In queste settimane uno dei nomi di cui più si è parlato è quello di Beppe Sculli. Su di lui si è detto di tutto, eppure è ancora libero, a differenza invece di altri giocatori come Mauri. Come mai?
Sicuramente c’è stata una diversità di trattamento, ma non saprei dire il perché. Ho letto l’interrogatorio di Mauri davanti al Gip e mi sembra che il capitano della Lazio sia stato tirato in ballo più per la sua amicizia con Zamperini: quest’ultimo è uno dei personaggi più coinvolti e ha fatto anche ammissioni di colpevolezza. Mauri sostanzialmente si è trovato in mezzo ma poi di riscontri effettivi ce ne sono stati pochi, tant’è che è stato rilasciato.
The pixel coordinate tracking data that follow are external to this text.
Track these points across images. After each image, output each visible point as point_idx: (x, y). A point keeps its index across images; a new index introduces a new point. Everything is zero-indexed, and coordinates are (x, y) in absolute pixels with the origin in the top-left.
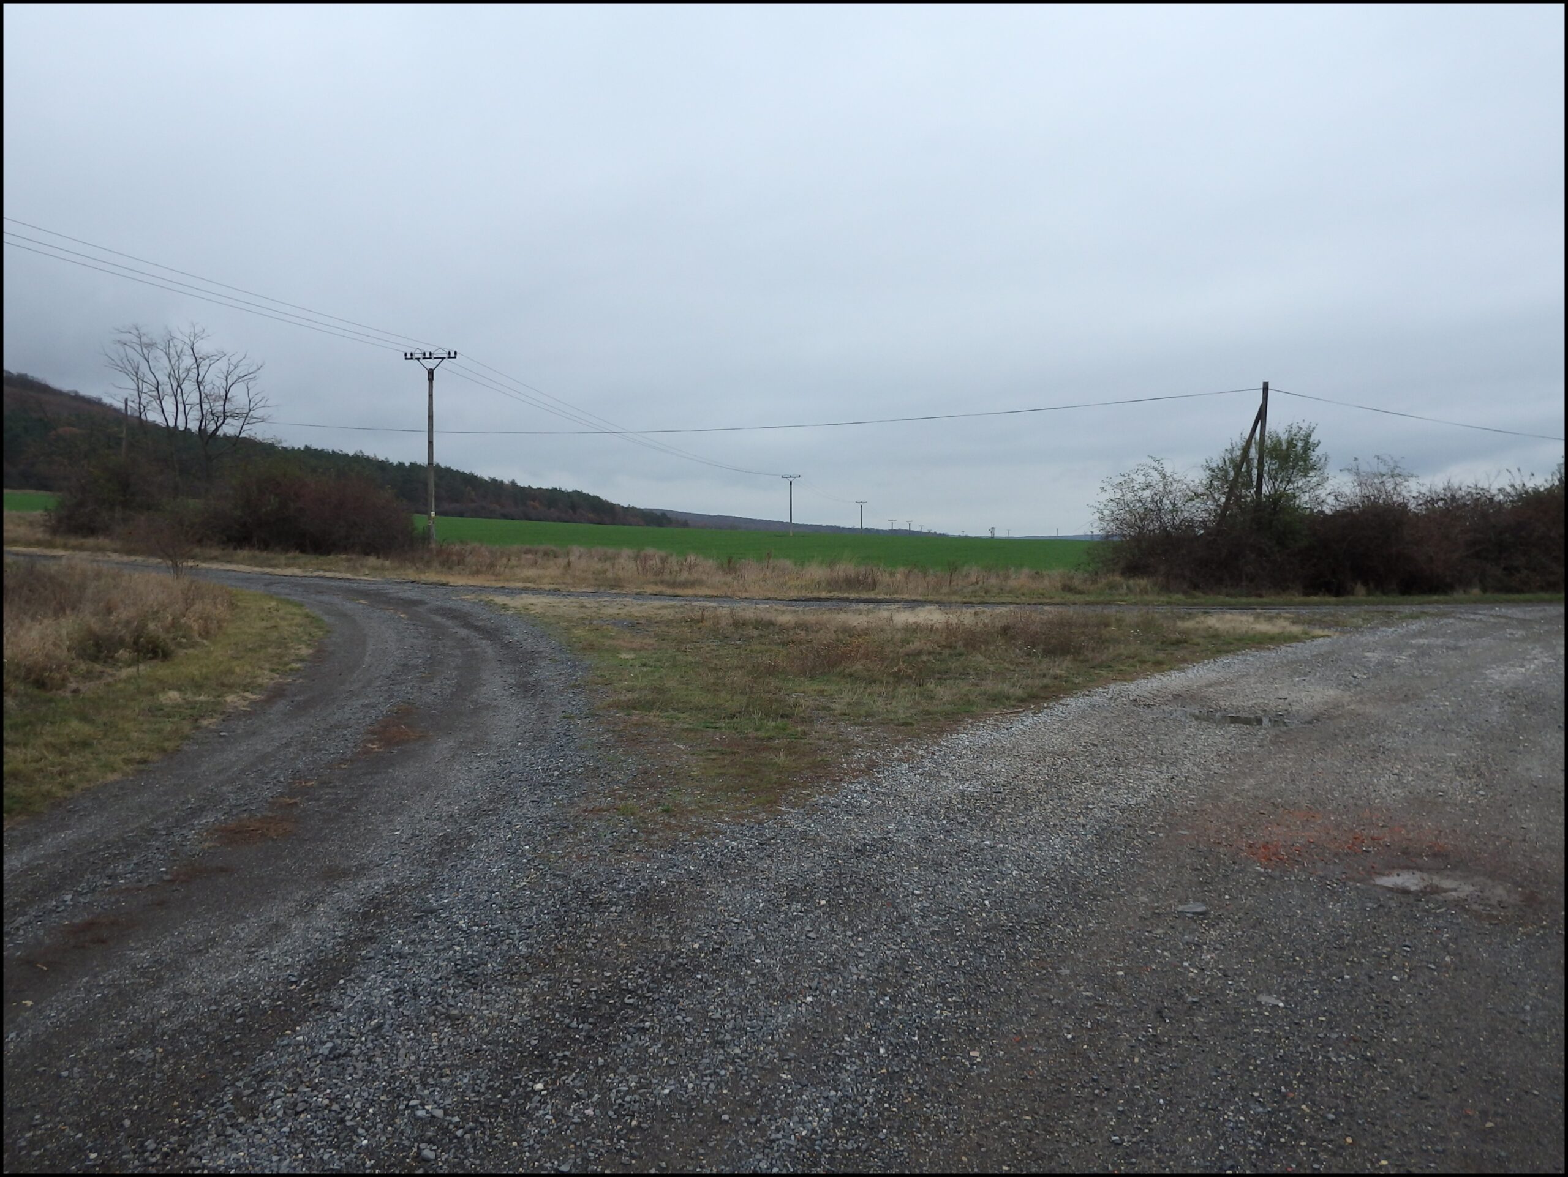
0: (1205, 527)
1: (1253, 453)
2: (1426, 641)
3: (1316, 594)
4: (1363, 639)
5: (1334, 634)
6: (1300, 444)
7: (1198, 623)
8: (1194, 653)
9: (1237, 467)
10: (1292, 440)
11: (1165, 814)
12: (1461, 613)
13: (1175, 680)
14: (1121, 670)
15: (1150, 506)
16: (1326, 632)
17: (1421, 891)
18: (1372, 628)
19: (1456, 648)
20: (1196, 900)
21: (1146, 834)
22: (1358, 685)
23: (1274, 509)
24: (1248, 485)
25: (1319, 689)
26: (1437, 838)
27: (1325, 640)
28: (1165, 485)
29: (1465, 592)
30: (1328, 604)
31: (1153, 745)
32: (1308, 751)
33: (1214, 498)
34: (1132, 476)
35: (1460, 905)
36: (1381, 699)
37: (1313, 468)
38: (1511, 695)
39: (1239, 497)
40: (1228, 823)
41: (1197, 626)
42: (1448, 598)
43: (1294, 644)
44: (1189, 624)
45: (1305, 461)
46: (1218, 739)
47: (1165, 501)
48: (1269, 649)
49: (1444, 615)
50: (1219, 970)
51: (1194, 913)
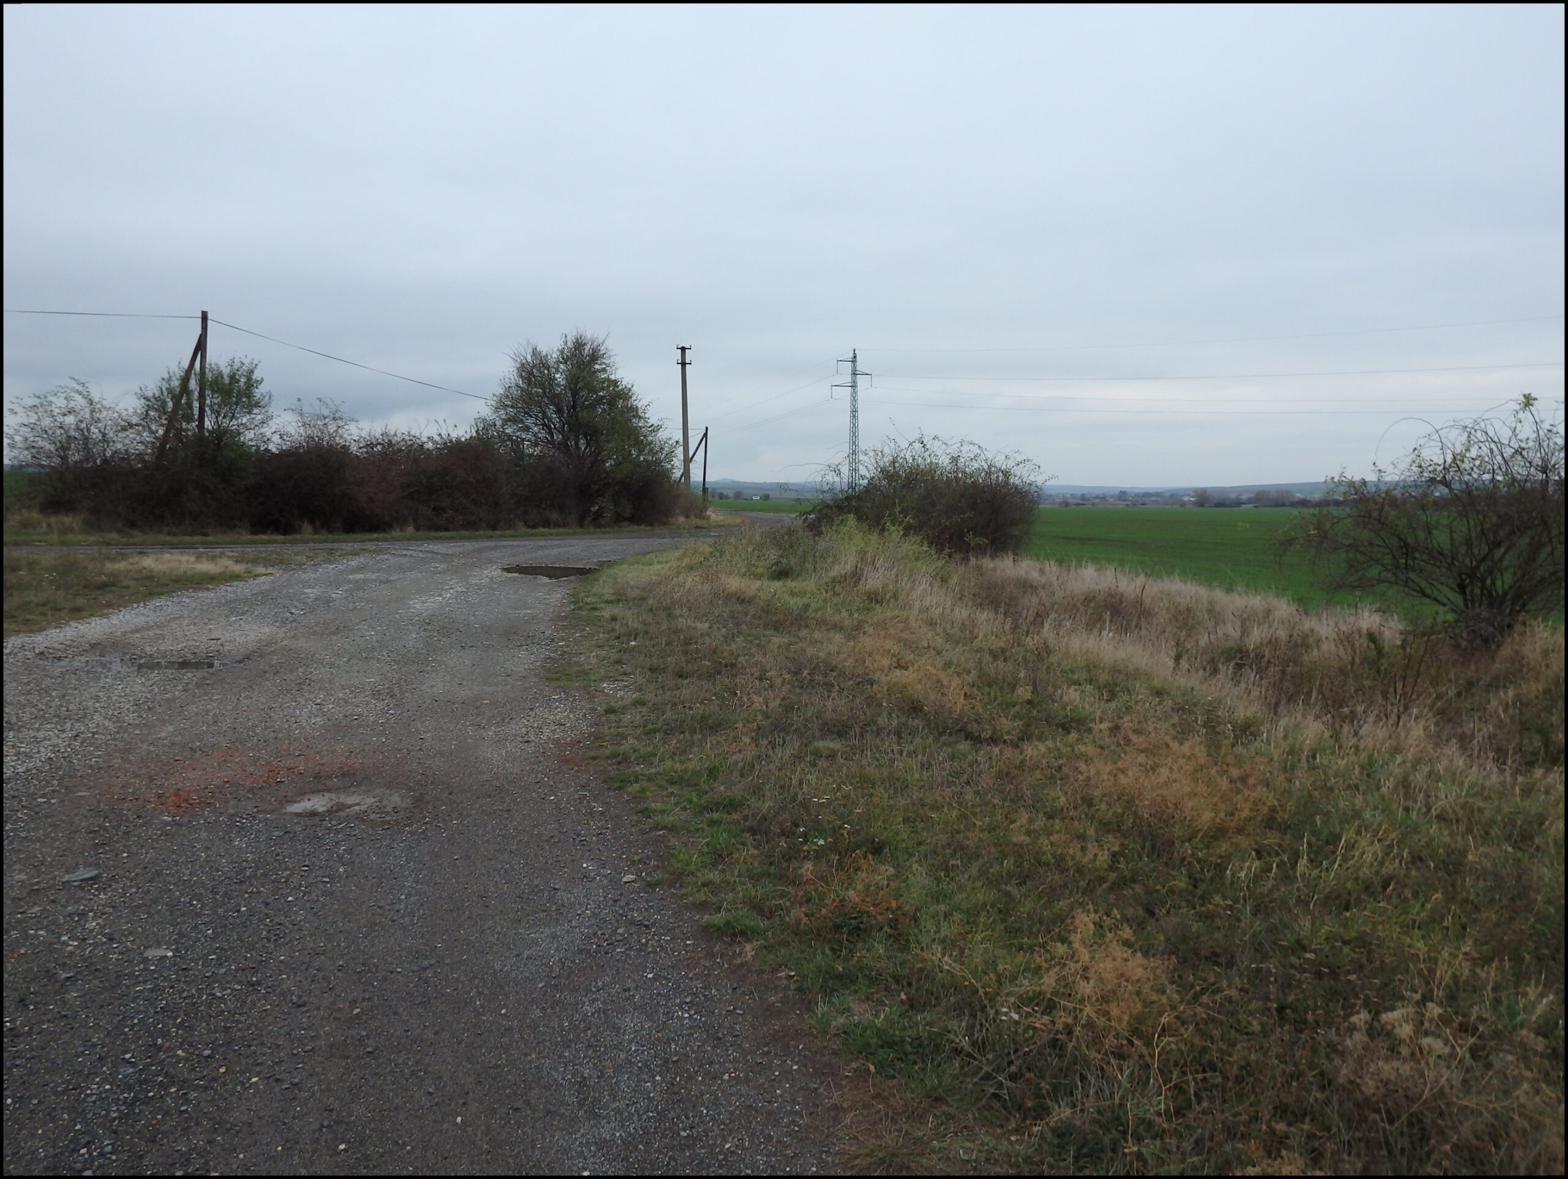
0: (144, 461)
1: (193, 384)
2: (362, 576)
3: (264, 533)
4: (305, 576)
5: (277, 572)
6: (243, 380)
7: (132, 564)
8: (122, 596)
9: (176, 399)
10: (234, 374)
11: (62, 778)
12: (396, 550)
13: (94, 628)
14: (28, 620)
15: (72, 433)
16: (270, 570)
17: (328, 811)
18: (314, 565)
19: (388, 582)
20: (87, 865)
21: (35, 803)
22: (295, 621)
23: (219, 444)
24: (189, 418)
25: (254, 627)
26: (347, 758)
27: (267, 578)
28: (92, 411)
29: (401, 530)
30: (275, 542)
31: (57, 702)
32: (235, 690)
33: (150, 429)
34: (50, 398)
35: (360, 818)
36: (315, 633)
37: (257, 405)
38: (428, 622)
39: (179, 430)
40: (137, 776)
41: (131, 567)
42: (386, 535)
43: (235, 583)
44: (122, 566)
45: (249, 397)
46: (137, 688)
47: (93, 429)
48: (208, 589)
49: (380, 551)
50: (104, 935)
51: (82, 880)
Per quanto riguarda Sculli invece non so rispondere, ma il Gip allude anche al fatto che il giocatore del Genoa avrebbe potuto fare paura ad altri giocatori per le sue origini o per la sua famiglia.

Insomma, di punti poco chiari ce ne sono forse troppi…
Le indagini, per carità, sono giuste, bisogna fare chiarezza su tutta la vicenda, però agendo in questo modo si rischia di fare gli stessi errori di Calciopoli nel 2006. Allora fu lo stesso Borrelli ad ammetterlo davanti alla Commissione di Giustizia del Senato: furono usate intercettazioni telefoniche che erano state selezionate dall’accusa. Così si è tolto potere alla difesa e si è leso il diritto degli imputati a difendersi, permettendo quella diversità di trattamento che pare evidente anche dalla relazione di Palazzi su Facchetti e Moratti.